**PROBLEM DETAILS**: Could you repeat, word for word, only the lines from the one containing "(1009, 665) = (216, 621): white" through the final line of the records below?

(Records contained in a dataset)

******

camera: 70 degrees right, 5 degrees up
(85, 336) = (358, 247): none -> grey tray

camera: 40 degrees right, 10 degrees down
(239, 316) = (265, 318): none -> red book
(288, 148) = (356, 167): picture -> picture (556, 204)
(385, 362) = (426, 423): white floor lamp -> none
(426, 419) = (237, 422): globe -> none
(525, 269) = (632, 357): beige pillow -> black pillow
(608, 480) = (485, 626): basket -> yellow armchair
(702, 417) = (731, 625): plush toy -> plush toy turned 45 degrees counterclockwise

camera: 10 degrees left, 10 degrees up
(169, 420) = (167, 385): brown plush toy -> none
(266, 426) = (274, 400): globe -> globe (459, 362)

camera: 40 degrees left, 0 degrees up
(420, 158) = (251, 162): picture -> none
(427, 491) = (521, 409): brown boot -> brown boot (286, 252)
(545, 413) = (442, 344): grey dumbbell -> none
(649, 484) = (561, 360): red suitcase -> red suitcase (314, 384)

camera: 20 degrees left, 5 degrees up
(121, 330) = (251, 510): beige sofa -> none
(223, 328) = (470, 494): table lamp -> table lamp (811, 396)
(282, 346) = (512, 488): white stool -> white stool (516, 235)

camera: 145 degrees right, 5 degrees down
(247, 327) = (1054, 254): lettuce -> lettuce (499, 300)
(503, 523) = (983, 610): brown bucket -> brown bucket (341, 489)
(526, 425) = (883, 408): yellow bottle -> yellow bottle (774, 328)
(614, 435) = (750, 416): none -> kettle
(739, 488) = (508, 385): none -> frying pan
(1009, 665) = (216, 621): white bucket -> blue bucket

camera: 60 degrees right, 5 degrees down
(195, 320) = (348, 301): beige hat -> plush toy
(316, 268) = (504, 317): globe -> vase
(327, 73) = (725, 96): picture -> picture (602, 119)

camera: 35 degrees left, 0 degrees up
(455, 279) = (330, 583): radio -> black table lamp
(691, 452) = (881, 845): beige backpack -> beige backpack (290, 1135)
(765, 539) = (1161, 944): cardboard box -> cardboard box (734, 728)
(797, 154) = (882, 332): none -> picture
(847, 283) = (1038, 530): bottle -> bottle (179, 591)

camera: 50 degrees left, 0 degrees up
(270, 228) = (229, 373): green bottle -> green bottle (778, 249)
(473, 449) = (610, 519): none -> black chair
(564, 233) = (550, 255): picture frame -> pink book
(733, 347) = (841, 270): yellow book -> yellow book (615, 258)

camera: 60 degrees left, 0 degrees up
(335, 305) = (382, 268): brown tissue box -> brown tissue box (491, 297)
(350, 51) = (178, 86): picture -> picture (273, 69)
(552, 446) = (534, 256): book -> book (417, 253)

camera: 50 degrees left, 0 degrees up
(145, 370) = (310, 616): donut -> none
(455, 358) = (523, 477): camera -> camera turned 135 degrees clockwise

******

**TASK OUTPUT**:
(1009, 665) = (216, 621): white bucket -> blue bucket

camera: 60 degrees right, 5 degrees down
(195, 320) = (348, 301): beige hat -> plush toy
(316, 268) = (504, 317): globe -> vase
(327, 73) = (725, 96): picture -> picture (602, 119)

camera: 35 degrees left, 0 degrees up
(455, 279) = (330, 583): radio -> black table lamp
(691, 452) = (881, 845): beige backpack -> beige backpack (290, 1135)
(765, 539) = (1161, 944): cardboard box -> cardboard box (734, 728)
(797, 154) = (882, 332): none -> picture
(847, 283) = (1038, 530): bottle -> bottle (179, 591)

camera: 50 degrees left, 0 degrees up
(270, 228) = (229, 373): green bottle -> green bottle (778, 249)
(473, 449) = (610, 519): none -> black chair
(564, 233) = (550, 255): picture frame -> pink book
(733, 347) = (841, 270): yellow book -> yellow book (615, 258)

camera: 60 degrees left, 0 degrees up
(335, 305) = (382, 268): brown tissue box -> brown tissue box (491, 297)
(350, 51) = (178, 86): picture -> picture (273, 69)
(552, 446) = (534, 256): book -> book (417, 253)

camera: 50 degrees left, 0 degrees up
(145, 370) = (310, 616): donut -> none
(455, 358) = (523, 477): camera -> camera turned 135 degrees clockwise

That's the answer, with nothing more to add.